_Text shown:_

=======

Where Do E-Cargo Bikes Go? Analysis of Domestic E-Cargo Bike GPS Traces in UK Suburbs

1. Introduction

This paper focuses on domestic Electric Cargo bikes (ECBs) sometimes referred to as family e-cargo bikes,are designed to have a total ladened weight of around 200kg and have electrical assist Which meets UK EAPC regulations ( https://www.gov.uk/government/publications/electrically-assisted-pedal-cycles-eapcs/electrically-assisted-pedal-cycles-eapcs-in-great-britain-information-sheet ). They are capable of carrying children, other passengers and / or shopping and other items. Their design is oriented towards use by families. The two most common model types are “long-tail” – typically with small wheels (20-24 inch) for a low centre of gravity a longer wheelbase than a standard bike and a long heavy duty rear pannier / seating rack. Examples of this type of bike are the Tern GSD and the Riese and Muller Multitinker. The other common model type is the “long-john” typically with a 26 inch rear wheel and a 20 inch front wheel and featuring a large cargo area in-front of the rider (example models include the Raleigh Stride 2 and the Gazelle Maki Load). There are also trike and adapted cycle formats produced but these are less common. ECBs for domestic use are very niche in the UK but are growing in popularity the total e-cargo bikes sold in 2022 was approximately 4000 (Garidis, 2023). This trend follows and lags behind some EU countries where popularity has grown quickly e.g., sales in France in 2022 were approximately 90000 (Garidis, 2023).

E-cargo bikes are a novel niche mode which show great potential in urban freight and logistics (Cyclelogistics Ahead project 2017). However, they also show promise for suburban domestic use as they show potential to address “car dependent practices” (Mattioli et al. 2016)– particularly trips that involve carrying passengers (e.g., small children) and items such as shopping which few people are willing to carry on foot or by bicycle (Cass et al., 2025; Philips et al., 2024). Reducing car dependent practices using e-cargo bikes may have physical activity benefits. There are also potential CO₂ reduction benefits. The need to reduce transport emissions as part of measures to minimise impacts of climate change is well established (Climate Change Committee, 2023). Car use reduction through direct substitution contributes to carbon reduction though this can be modest where trips distances are short, but e-bikes and e-cargo bikes have potential to make longer journeys giving additional benefits. Further benefits may also accrue if e-cargo bike use leads to lifestyle changes that further reduce car use and /or car ownership (Brand et al. 2021).

Prior to 2022 there were few studies focussing on domestic ECB usage (Narayanan and Antoniou, 2022), most research attention on ECBs had focussed on logistics applications where there is considerable potential. Research into different facets of domestic e-cargo bike use have been published in recent years focussed on European countries particularly in Switzerland (Marincek et al., 2024) and In Ireland (Egan et al., 2025). Until recently there have also been few studies of domestic ECB in suburban and peri-urban areas and little based in the UK (Philips et al., 2025). E-bikes and other e-micromobility studies also focus more on urban cores than suburban areas, but e-bikes in suburbs and peri-urban areas have high potential to contribute to transport decarbonisation and provide other co-benefits (Philips et al., 2022).

Understanding where ECB go in terms of usage of different route types (e.g., segregated infrastructure, minor roads, major roads) and avoidance or not of hills, can provide insights to planners and researchers in terms of the useability of this newly emerging mode.

=======

_Data shown:_
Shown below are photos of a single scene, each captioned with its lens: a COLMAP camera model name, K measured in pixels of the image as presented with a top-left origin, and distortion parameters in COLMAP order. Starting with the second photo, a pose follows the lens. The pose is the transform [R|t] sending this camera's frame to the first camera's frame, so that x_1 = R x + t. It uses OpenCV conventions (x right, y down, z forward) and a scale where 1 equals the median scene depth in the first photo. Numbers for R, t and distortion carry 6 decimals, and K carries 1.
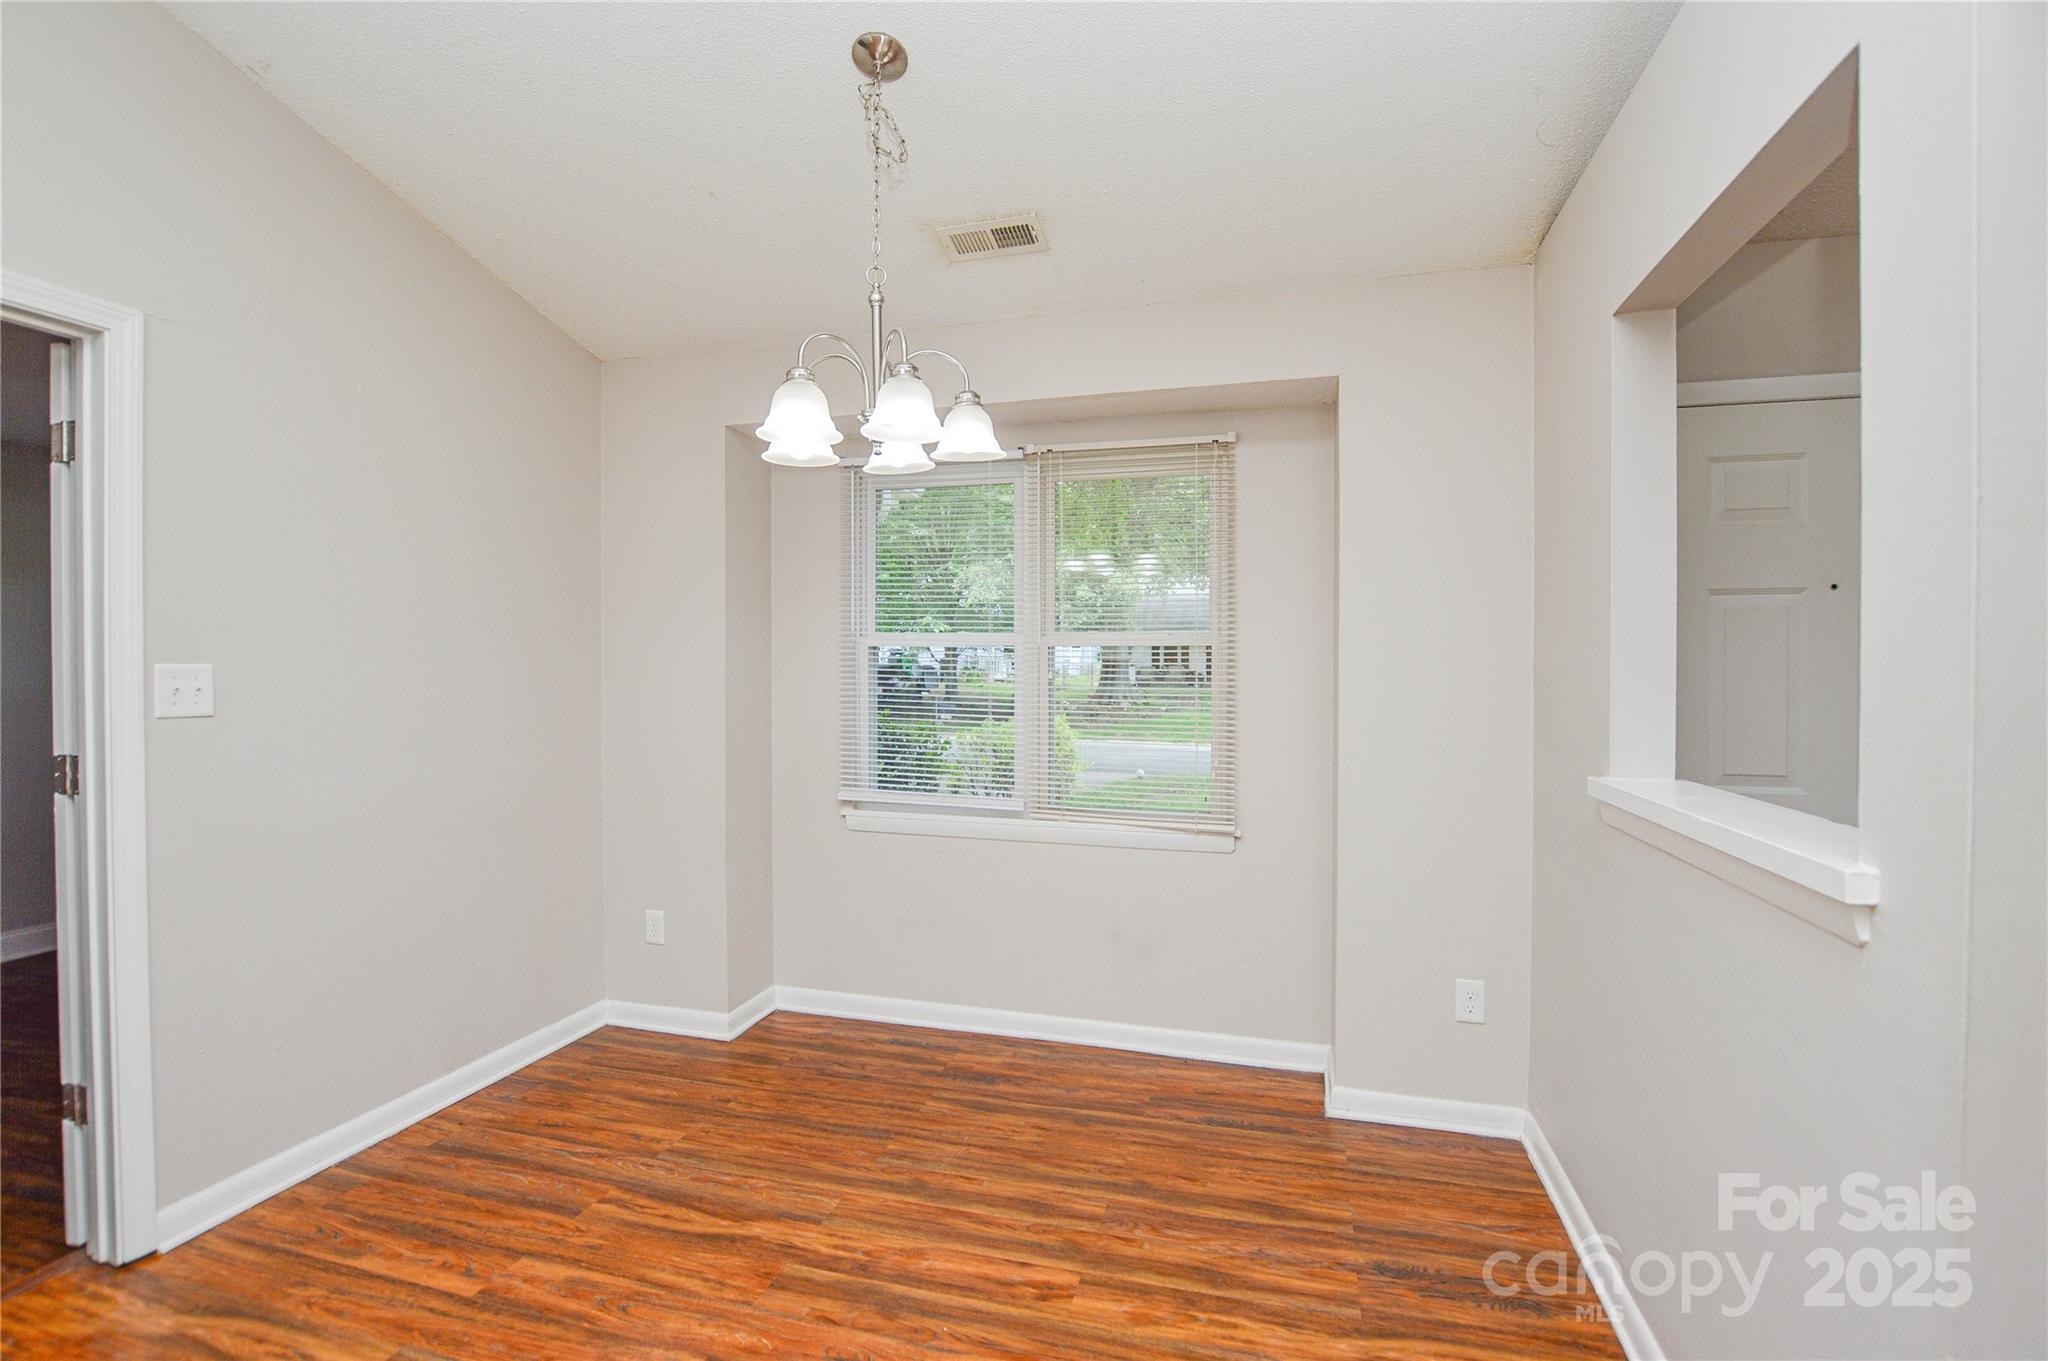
lens RADIAL K [[933.2, 0, 1019.5], [0, 933.2, 678.6], [0, 0, 1]] dist [-0.030417, 0.007049]
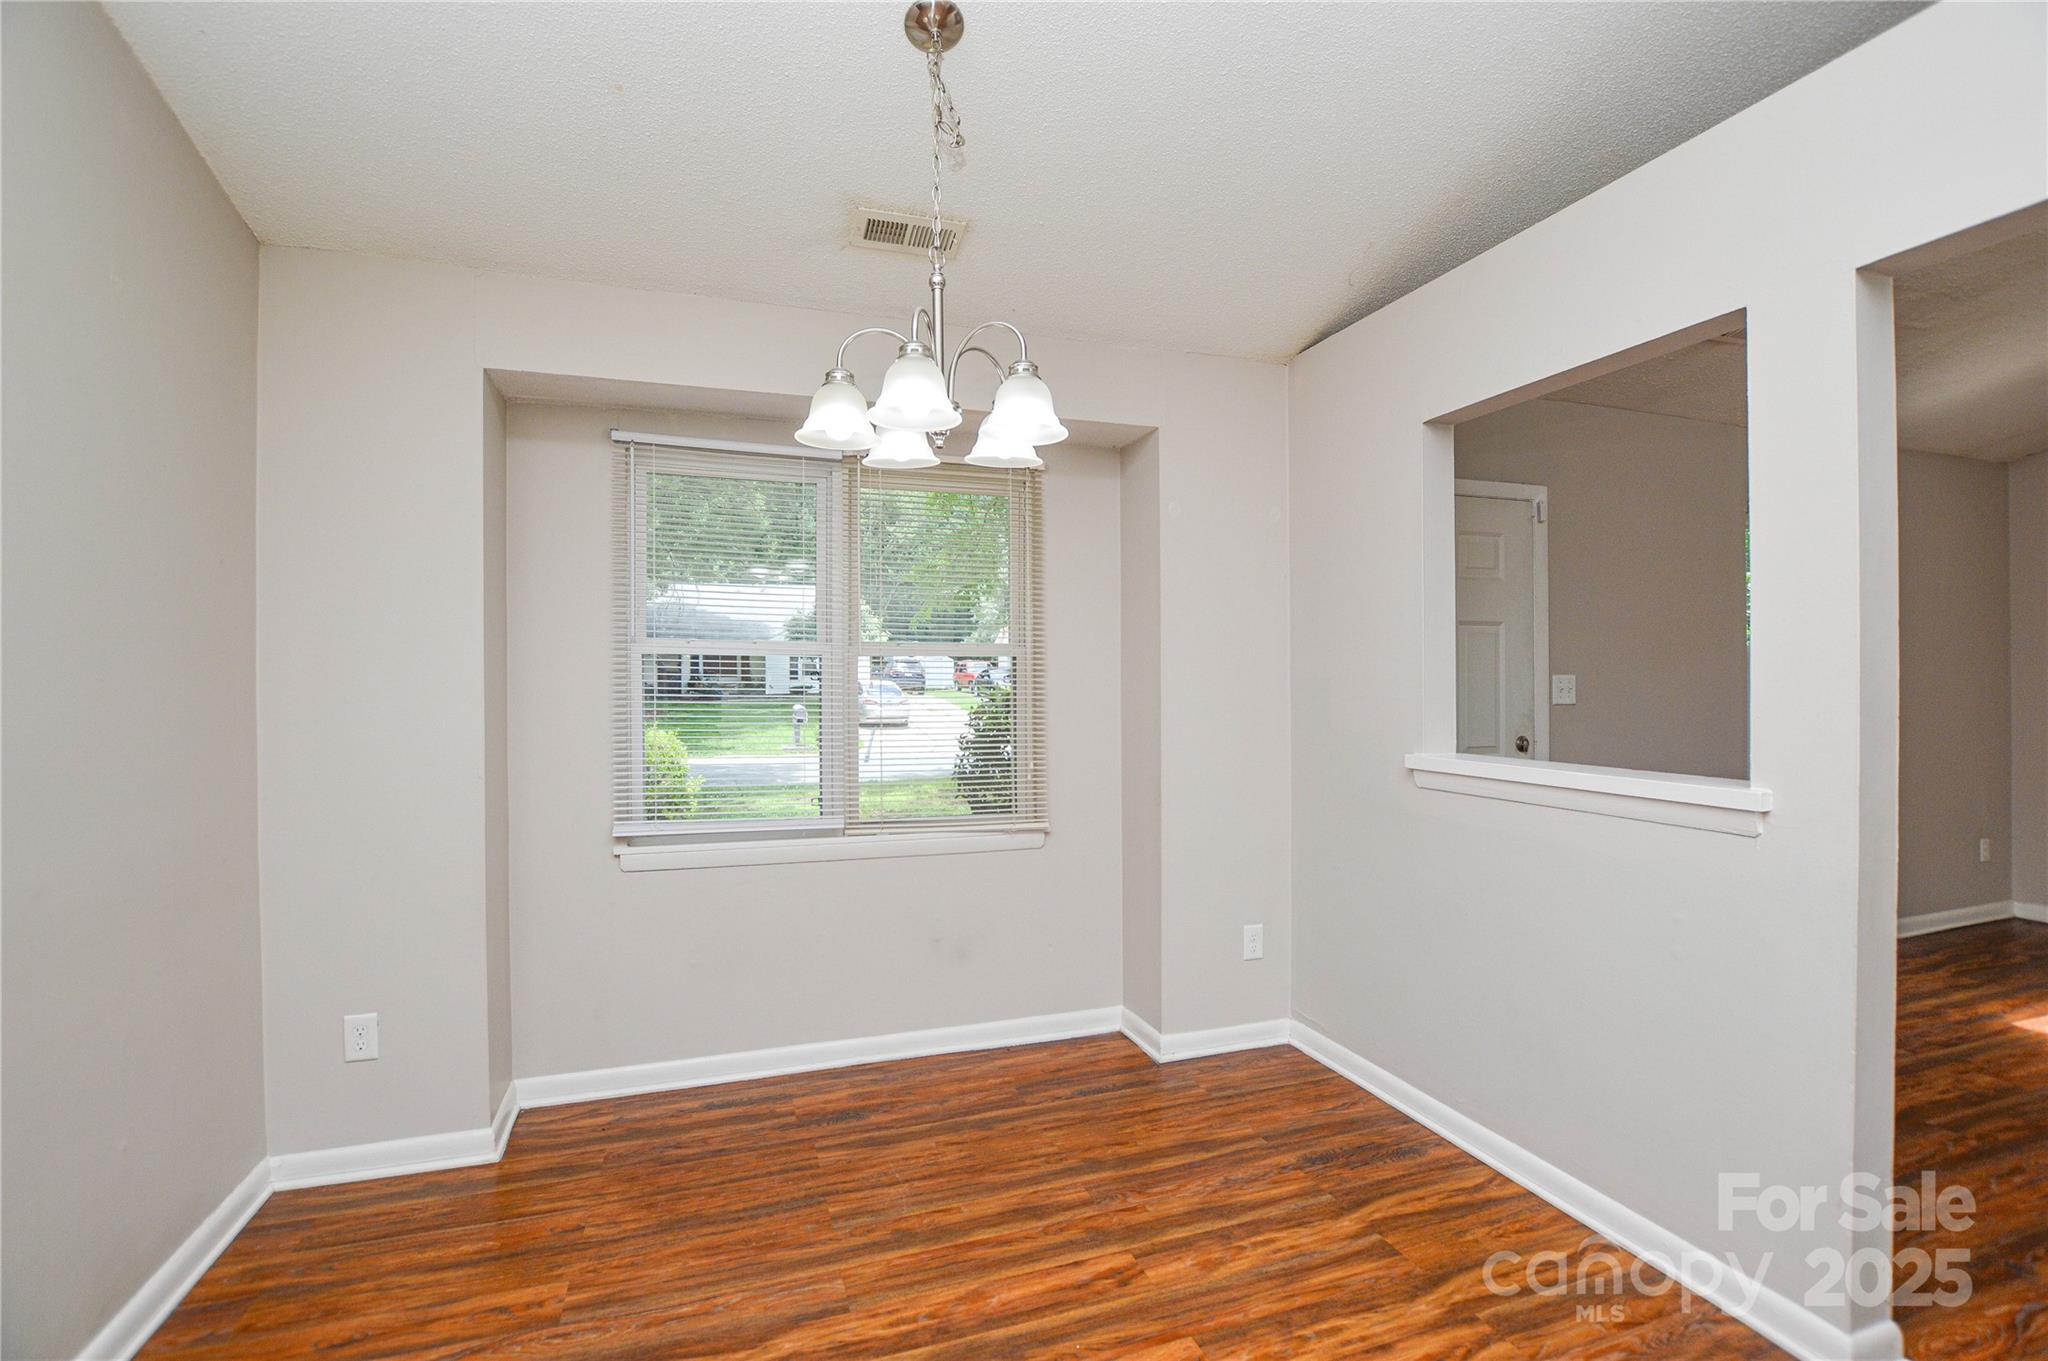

=======

_To do:_
(a) Summarize the introduction on domestic e-cargo bikes above in two sentences.
(b) According to the introduction on domestic e-cargo bikes above, approximately how many e-cargo bikes were sold in the UK in 2022?

_Outputs for the tasks:_
(a) Domestic electric cargo bikes are designed for a total laden weight of around 200kg, have electrical assist meeting UK regulations, and come mostly in long-tail or long-john formats; they remain niche in the UK but are growing in popularity, with about 4000 sold in 2022. They show promise for reducing car-dependent suburban trips that involve carrying passengers and shopping, with possible physical activity and CO₂ benefits, yet studies of domestic use in UK suburbs have been few, and understanding where these bikes go can give planners and researchers insight into the mode's usability.

(b) Approximately 4000.